Fed Vice Chairman for Supervision Michelle Bowman said that the central bank is looking at tailoring the process for mergers and acquisitions, as well as the de novo chartering application process, for community banks. 

"We are exploring streamlining these processes and updating the Federal Reserve Board's merger analysis to accurately consider competition among small banks," Bowman said. "Now is the time to build a framework for community banks that recognizes their unique strengths and supports their critical role in providing financial services to businesses and families throughout the United States."

Bowman also said that the Fed is looking at changing capital requirements, specifically around home lending. 

"In particular, the capital treatment of mortgages and mortgage servicing assets under the U.S. standardized approach has resulted in banks reducing their participation in this important lending activity, potentially curtailing access to mortgage credit," she said. "We are considering approaches to more granularly differentiate the riskiness of mortgages with benefits extending to financial institutions of all sizes, not just the largest banks."

In her testimony though, Bowman stopped short of promising that upcoming capital requirements will be capital neutral, a longtime wishlist item for banks. 

Rep. Andy Barr, R-Ky., asked whether the agencies are "planning to issue a proposal that predetermines a, quote, 'capital neutral' outcome, even if some risks continue to be over capitalized." 
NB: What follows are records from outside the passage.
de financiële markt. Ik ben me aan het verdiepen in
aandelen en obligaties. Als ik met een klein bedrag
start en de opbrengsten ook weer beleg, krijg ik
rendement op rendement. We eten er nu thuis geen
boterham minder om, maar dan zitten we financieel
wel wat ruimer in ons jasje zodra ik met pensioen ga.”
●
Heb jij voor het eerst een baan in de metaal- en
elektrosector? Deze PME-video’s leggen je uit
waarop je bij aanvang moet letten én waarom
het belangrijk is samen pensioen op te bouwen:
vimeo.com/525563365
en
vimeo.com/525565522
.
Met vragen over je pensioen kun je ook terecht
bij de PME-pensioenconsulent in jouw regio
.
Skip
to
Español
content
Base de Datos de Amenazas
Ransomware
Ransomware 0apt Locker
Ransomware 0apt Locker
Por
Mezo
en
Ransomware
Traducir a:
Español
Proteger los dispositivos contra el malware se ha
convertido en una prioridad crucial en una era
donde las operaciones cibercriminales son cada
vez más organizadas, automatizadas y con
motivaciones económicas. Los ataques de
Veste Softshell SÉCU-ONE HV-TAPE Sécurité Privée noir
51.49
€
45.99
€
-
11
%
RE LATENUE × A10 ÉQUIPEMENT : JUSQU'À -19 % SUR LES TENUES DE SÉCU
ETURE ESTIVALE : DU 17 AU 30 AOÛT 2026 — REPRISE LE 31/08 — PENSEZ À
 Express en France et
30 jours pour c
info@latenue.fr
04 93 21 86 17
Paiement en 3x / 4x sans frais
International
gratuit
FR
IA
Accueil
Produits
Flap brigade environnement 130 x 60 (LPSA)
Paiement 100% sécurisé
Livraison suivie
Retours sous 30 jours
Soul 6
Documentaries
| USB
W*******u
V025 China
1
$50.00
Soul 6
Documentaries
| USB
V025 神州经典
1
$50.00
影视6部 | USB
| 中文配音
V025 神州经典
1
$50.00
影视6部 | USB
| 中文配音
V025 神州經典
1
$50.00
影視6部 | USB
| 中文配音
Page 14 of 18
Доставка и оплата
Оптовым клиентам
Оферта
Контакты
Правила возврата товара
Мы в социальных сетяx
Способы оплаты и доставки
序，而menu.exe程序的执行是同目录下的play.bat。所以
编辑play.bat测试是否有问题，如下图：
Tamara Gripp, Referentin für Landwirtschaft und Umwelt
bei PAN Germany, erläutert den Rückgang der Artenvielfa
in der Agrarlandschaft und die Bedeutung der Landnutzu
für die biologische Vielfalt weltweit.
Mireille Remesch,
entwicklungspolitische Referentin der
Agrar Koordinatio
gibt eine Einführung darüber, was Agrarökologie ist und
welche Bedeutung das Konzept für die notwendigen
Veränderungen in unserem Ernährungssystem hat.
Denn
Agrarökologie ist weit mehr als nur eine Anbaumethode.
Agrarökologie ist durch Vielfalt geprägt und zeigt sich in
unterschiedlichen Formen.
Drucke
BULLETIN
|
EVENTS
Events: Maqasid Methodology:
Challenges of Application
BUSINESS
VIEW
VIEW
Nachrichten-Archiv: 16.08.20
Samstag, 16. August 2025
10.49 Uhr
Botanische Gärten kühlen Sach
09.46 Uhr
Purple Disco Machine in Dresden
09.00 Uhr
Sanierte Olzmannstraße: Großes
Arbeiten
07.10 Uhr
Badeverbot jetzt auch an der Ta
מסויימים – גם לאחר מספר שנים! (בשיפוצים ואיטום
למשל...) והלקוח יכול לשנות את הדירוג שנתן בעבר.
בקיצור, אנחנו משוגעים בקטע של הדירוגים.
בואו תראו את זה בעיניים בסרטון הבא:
"We're not," Bowman replied. "We don't have a preconceived notion about where we'll land with our capital requirements. Based on this review, this whole list, this comprehensive review of capital that we're undertaking now, we're looking at it from a risk-based approach by each factor and category."

Jonathan Gould, the head of the OCC, was pressed on a handful of occasions to elucidate the agency's approach to addressing debanking, an issue in which President Trump has taken a personal interest and for which he issued an executive order. Gould said that the OCC will continue to investigate banks who might have closed the accounts of individuals with certain political or religious beliefs. 

"We are currently implementing the President's Executive Order on Guaranteeing Fair Banking for All Americans by, among other things, reviewing the activities of the largest national banks and investigating complaints of alleged debanking," Gould said in his testimony to the House Financial Services Committee. "We will be considering options for evaluating whether and to what extent non-financial factors may have influenced or impacted core banking functions such as credit underwriting practices."

Acting FDIC Chairman Travis Hill, whose final confirmation vote is expected in the Senate this week, continued fielding questions on deposit insurance reform. 

Congress is considering raising deposit insurance for most noninterest bearing business accounts to $10 million, a dramatic increase from the current $250,000. Critics of the proposal say that the increase would also increase demand on the DIF, meaning that banks who would largely not benefit from the increase would wind up paying more in assessment fees. 

"Let's say we raise the deposit insurance coverage amount 100 times to what it is now making, meaning the denominator goes way up," House Financial Services Chairman French Hill asked Travis Hill. "Normally for the FDIC to meet its statutory minimum, wouldn't it need to raise assessments as well?"

"If no other changes are made and the denominator goes up, then that's correct. In order to achieve the same reserve ratio, revenue coming into the DIF would have to increase," Travis Hill said.

Ebrima Santos Sanneh, Maria Volkova and John Heltman contributed to this report.